Extracted data
+---+

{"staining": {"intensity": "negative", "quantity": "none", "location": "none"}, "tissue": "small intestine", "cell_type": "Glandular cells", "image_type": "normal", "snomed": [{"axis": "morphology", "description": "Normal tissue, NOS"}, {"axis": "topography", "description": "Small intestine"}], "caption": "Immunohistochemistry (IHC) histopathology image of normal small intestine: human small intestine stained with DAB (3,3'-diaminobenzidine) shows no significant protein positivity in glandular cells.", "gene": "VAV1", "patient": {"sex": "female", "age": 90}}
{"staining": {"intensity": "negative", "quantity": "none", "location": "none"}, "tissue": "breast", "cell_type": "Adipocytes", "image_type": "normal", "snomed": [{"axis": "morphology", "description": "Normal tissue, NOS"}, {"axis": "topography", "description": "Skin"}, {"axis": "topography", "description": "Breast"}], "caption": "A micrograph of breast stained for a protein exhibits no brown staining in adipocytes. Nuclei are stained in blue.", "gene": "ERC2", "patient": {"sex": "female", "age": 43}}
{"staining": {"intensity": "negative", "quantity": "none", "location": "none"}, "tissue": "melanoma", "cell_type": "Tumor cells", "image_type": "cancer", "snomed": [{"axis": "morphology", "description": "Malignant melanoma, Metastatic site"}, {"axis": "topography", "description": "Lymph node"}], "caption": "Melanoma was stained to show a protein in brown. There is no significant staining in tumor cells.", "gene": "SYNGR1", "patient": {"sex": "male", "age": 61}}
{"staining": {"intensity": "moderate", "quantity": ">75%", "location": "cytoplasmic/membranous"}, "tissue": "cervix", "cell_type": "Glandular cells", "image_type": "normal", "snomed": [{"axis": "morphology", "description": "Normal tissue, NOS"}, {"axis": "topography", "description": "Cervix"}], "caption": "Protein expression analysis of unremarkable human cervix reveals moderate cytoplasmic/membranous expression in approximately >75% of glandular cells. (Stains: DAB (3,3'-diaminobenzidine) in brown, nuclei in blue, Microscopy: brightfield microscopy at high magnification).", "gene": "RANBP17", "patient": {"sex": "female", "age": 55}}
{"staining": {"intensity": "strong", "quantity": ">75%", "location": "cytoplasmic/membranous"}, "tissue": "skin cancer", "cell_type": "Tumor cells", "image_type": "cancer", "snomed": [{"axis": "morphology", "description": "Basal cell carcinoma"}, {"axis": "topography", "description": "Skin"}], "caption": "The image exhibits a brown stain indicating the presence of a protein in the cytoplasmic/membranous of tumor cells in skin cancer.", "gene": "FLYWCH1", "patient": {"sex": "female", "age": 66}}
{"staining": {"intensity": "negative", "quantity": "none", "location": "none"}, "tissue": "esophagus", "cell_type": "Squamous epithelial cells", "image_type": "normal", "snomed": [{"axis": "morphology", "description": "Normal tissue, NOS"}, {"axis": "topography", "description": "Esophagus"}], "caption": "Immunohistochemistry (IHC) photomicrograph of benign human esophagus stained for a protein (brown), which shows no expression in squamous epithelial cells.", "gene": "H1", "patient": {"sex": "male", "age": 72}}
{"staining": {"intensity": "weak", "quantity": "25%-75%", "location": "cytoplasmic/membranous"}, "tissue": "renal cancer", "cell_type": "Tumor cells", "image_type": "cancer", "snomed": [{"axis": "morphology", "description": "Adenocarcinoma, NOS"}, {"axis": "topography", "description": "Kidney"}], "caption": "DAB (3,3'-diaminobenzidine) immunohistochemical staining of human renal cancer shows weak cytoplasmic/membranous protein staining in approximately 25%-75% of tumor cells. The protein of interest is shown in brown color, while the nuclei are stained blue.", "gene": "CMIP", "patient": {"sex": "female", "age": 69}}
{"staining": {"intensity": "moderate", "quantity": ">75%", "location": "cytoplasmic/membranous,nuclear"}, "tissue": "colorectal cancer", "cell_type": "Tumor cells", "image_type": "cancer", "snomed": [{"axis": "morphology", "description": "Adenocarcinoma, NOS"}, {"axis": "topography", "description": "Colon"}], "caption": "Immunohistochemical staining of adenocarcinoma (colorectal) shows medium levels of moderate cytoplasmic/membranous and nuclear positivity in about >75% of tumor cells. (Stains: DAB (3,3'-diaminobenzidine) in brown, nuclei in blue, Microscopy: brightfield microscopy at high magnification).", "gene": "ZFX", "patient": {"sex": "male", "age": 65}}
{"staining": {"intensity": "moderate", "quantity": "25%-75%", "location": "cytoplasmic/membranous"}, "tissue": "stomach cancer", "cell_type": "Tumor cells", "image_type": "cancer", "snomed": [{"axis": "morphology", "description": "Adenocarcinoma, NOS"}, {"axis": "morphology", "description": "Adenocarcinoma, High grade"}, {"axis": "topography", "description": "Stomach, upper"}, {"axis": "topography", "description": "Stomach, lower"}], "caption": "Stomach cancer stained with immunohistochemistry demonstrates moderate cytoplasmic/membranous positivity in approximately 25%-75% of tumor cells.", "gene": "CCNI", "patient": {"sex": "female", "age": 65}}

+---+

What to do
Retype only this portion of the data above: the line containing "was stained to", the line containing "expression analysis of", and all lines between them, exactly.

Output for this exercise
{"staining": {"intensity": "negative", "quantity": "none", "location": "none"}, "tissue": "melanoma", "cell_type": "Tumor cells", "image_type": "cancer", "snomed": [{"axis": "morphology", "description": "Malignant melanoma, Metastatic site"}, {"axis": "topography", "description": "Lymph node"}], "caption": "Melanoma was stained to show a protein in brown. There is no significant staining in tumor cells.", "gene": "SYNGR1", "patient": {"sex": "male", "age": 61}}
{"staining": {"intensity": "moderate", "quantity": ">75%", "location": "cytoplasmic/membranous"}, "tissue": "cervix", "cell_type": "Glandular cells", "image_type": "normal", "snomed": [{"axis": "morphology", "description": "Normal tissue, NOS"}, {"axis": "topography", "description": "Cervix"}], "caption": "Protein expression analysis of unremarkable human cervix reveals moderate cytoplasmic/membranous expression in approximately >75% of glandular cells. (Stains: DAB (3,3'-diaminobenzidine) in brown, nuclei in blue, Microscopy: brightfield microscopy at high magnification).", "gene": "RANBP17", "patient": {"sex": "female", "age": 55}}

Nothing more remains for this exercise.